### Passage to read
============

Hi!
I want to give a little update on the indexing prototype for Clangd I've been working on. I wanted to share the actual code on Github before I went on vacation but I ran out of time! Sorry about that!
Here's a short summary of the several components there now and what's in progress:
--ClangdIndexStorage--
malloc-like interface that allocates/frees data blocks of variable sizes on disk. The blocks can contain ints, shorts, strings, pointers (i.e. file offsets), etc. The data is cached in 4K pieces so that local
and repeated accesses are all done quickly, in memory.
Clangd mallocs and writes its index model objects using this.
--BTree--
A pretty classic BTree implementation. Used to speed up lookup (symbol names, file names). It allocates its nodes using ClangdIndexStorage therefore it is stored on disk. Keys are actually records in ClangdIndexStorage
so you can really think of the BTree as a collection of sorted pointers (sorted according to a provided comparator).
The index model is not very rich yet but the idea is that lower level building blocks (ClangdIndexStorage, BTree) will be there so that we can start iterating.
--ClangdIndexFile--
Path + information about inclusion in order to be able to represent an include graph.
The include graph is used to know which files need reindexing for example when a header file changes and also which compilation database entry to use when opening a header in the editor. The first source file
including the header file is used to look up the entry in the compilation database. This will also be used for the "Include Browser" feature in the future.
--ClangdIndexSymbol--
USR + location (pointer to a ClangdIndexFile + start/end offsets)
This only represents definitions in source files for now. This is part of the indexing-based feature to "Open Definition".
This is likely to have more changes to represent declaration vs definition, references (Find references feature), call graph, etc.
--ClangdIndex--
Owns a BTree of ClangdIndexSymbol sorted by USR for fast lookup (used by Open Definition for now). getSymbol(USR) returns a ClangdIndexSymbol.
Also owns a BTree of ClangdIndexFile sorted by Path for fast lookup. As explained above, used to find proper compilation database entry and to react to header changes. getFile(Path) returns a ClangdIndexFile.
# Building the index
When Clangd gets the initialize request from the client, it is given a rootURI. It starts indexing each source files under this root, creating ClangdIndexFiles and ClangdIndexSymbols. This is done with the help
of index::IndexDataConsumer.

============

### Stored rows
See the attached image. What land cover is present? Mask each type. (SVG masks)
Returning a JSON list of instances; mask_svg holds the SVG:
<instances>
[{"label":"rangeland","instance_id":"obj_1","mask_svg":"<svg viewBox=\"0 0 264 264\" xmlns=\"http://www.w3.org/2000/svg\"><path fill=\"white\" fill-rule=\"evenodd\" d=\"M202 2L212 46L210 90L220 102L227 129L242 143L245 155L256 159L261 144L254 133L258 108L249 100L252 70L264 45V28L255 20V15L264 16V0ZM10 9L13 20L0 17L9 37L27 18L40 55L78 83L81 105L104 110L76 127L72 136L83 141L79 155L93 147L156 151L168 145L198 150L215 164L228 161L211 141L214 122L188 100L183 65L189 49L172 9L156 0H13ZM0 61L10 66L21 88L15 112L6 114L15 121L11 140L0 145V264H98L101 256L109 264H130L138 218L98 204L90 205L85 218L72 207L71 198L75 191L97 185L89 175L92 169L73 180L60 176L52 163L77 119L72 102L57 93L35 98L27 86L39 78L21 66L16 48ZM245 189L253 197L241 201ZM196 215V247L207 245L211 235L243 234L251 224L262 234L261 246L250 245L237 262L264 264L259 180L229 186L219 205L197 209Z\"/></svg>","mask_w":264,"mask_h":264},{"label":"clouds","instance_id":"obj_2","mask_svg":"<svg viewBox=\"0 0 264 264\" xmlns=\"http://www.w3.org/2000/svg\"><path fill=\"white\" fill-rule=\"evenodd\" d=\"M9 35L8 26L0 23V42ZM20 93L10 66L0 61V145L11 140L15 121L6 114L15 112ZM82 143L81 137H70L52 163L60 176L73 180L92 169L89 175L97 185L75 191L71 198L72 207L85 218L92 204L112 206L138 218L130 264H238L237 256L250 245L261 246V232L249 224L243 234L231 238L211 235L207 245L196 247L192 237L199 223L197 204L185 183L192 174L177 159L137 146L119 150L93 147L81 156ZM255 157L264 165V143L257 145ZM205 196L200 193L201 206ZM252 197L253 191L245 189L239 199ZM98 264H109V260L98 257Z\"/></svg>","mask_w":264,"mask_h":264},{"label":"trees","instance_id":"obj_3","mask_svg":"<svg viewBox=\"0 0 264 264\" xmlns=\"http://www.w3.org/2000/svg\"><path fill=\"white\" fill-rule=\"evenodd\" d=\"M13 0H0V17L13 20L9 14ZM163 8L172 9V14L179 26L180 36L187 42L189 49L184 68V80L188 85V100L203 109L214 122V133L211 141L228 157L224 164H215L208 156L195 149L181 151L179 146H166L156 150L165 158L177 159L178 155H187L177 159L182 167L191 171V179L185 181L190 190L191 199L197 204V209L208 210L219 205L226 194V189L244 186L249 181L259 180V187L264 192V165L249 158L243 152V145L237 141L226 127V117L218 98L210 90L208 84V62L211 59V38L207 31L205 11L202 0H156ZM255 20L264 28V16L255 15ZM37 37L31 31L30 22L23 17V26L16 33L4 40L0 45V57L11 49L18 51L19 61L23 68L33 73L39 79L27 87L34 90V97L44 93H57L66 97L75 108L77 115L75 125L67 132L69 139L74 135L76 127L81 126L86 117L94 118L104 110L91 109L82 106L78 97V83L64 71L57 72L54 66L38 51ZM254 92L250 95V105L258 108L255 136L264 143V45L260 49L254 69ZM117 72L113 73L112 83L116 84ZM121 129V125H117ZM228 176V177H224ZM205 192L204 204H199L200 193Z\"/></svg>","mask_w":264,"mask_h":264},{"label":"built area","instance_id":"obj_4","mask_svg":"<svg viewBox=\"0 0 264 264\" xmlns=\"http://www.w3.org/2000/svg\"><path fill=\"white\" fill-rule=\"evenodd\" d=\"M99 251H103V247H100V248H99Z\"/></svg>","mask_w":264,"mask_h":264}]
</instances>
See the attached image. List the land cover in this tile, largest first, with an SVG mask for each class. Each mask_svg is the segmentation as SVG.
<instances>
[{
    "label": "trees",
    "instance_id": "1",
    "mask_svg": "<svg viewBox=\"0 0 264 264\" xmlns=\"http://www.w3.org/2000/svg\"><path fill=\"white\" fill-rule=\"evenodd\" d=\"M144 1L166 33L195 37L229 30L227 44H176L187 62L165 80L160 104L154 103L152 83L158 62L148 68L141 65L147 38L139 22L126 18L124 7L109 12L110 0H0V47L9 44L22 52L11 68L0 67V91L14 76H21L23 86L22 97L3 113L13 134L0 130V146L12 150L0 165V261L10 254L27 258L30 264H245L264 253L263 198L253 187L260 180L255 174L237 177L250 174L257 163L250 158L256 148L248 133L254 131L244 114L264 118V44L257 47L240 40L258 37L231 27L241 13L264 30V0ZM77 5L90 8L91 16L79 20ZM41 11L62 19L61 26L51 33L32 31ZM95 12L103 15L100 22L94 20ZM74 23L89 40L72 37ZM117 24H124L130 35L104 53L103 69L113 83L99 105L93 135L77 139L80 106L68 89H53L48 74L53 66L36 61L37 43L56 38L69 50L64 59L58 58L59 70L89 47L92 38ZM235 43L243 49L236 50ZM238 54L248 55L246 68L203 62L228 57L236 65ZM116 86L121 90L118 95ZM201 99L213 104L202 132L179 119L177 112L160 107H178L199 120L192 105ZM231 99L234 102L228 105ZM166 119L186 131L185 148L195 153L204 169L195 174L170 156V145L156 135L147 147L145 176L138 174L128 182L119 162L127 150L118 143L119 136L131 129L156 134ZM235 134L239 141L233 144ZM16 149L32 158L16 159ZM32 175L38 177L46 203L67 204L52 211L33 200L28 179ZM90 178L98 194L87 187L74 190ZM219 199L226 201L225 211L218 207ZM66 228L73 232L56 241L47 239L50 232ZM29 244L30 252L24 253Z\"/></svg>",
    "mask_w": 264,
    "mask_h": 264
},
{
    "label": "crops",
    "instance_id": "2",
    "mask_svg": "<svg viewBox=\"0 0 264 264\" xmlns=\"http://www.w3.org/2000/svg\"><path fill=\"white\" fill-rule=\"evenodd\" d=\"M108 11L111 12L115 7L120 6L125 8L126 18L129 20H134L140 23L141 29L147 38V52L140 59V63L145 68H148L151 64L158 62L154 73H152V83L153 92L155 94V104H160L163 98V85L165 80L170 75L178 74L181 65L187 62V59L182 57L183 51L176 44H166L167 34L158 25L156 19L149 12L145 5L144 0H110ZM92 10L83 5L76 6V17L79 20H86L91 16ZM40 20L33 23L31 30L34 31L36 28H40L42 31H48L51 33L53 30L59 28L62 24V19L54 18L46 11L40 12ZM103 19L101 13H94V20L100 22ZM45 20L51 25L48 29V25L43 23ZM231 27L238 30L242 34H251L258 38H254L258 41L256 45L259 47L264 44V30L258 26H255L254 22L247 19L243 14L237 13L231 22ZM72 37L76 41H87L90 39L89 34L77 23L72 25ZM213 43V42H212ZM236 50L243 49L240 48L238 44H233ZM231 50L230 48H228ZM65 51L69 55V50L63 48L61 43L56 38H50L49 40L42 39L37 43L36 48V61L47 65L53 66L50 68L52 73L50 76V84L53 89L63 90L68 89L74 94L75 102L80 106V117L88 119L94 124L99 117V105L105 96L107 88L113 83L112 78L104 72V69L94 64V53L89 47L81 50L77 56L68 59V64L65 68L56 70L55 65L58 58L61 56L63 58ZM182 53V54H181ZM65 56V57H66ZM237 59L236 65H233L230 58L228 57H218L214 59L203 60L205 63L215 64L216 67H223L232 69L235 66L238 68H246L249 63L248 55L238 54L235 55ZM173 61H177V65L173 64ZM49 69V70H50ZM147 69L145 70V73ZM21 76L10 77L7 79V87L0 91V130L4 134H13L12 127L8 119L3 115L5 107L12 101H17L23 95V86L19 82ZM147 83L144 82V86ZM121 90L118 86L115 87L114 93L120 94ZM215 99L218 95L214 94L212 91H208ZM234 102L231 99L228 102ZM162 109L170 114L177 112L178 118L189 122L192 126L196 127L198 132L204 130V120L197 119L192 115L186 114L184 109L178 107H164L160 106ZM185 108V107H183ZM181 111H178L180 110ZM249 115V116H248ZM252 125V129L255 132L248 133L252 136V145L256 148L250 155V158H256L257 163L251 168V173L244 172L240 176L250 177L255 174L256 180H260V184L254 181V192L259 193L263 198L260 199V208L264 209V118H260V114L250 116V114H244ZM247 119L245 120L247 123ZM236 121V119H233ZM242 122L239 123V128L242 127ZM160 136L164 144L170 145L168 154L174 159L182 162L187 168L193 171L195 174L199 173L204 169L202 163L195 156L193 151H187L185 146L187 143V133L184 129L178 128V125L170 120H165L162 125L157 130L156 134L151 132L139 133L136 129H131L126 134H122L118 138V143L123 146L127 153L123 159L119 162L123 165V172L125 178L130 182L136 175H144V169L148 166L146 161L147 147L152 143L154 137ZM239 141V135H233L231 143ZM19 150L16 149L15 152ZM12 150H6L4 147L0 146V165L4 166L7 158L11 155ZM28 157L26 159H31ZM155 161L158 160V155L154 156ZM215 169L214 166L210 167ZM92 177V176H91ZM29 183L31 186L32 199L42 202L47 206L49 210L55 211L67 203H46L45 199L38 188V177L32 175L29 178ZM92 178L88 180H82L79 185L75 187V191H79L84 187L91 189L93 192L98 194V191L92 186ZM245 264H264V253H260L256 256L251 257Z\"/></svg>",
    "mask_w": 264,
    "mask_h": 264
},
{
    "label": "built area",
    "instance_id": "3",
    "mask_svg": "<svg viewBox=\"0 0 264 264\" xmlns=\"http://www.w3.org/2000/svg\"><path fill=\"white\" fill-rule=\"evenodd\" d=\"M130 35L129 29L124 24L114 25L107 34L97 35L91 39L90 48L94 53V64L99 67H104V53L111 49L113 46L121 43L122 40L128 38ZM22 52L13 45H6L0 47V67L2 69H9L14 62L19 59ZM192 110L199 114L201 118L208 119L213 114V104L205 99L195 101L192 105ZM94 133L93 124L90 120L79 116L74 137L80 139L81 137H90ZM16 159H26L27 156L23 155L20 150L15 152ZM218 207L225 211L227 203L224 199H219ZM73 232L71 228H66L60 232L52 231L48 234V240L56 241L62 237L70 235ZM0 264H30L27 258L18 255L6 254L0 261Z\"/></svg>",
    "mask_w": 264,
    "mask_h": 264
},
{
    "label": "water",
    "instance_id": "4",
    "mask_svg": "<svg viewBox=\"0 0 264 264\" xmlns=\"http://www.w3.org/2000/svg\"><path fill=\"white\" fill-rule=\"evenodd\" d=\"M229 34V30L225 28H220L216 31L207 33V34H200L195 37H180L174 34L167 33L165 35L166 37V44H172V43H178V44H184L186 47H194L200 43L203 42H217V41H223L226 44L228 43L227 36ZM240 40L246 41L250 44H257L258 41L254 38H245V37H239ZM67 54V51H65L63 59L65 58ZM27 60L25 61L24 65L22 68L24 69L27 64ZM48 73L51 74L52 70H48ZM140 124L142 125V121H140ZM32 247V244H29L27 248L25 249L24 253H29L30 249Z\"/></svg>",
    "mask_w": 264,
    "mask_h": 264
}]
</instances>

============

### Requests
1. According to the Clangd indexing update, what purposes does ClangdIndexFile's include graph serve? Answer in one to three sentences.
2. Write the next part of the Clangd indexing update, picking up right after its final sentence.
The data above is separate material, apart from the Clangd indexing update.

### The answers
1. The include graph tells Clangd which files need reindexing, for example when a header file changes. It also determines which compilation database entry to use when a header is opened in the editor: the entry is looked up through the first source file that includes that header. It will also support the future "Include Browser" feature.

2.
At the moment, the main covered scenarios are building the index from scratch and adding files. Support for modifying files and removing them is not fully implemented yet (but this is a must of course!).
In case you are wondering, there is no fancy caching of headers or preamble used while indexing, so the process is quite slow. I have been focusing on the model and persistence of the index versus the input
(parsing). This will have to be addressed too.
# Examples of using the index
When the user does the "Open Declaration" command, it retrieves the ClangdIndexSymbol from the ClangdIndex using the USR at the requested offset (sped up by the BTree). The location of the ClangdIndexSymbol
(if found) is then returned to the editor.
When the user opens a header file, it retrieves the ClangdIndexFile from the ClangdIndex using the path of the header (sped up by the BTree). Then it recursively finds which file includes it until there is no
more, at this point chances are that this is a source file. Use this source file path to find a potential entry in the compilation database (so that we gets proper compiler flags, etc).
This is just to give you a taste of what I have in mind and what kind of progress is being made. I'd like to have the "lower-level" parts ready for review soon after I come back from vacation (Aug 24th). I was
thinking that ClangdIndexStorage and BTree can go in first as they are quite isolated and unit-testable. The rest of the code will also be available on Github to show more concrete usage of them if necessary.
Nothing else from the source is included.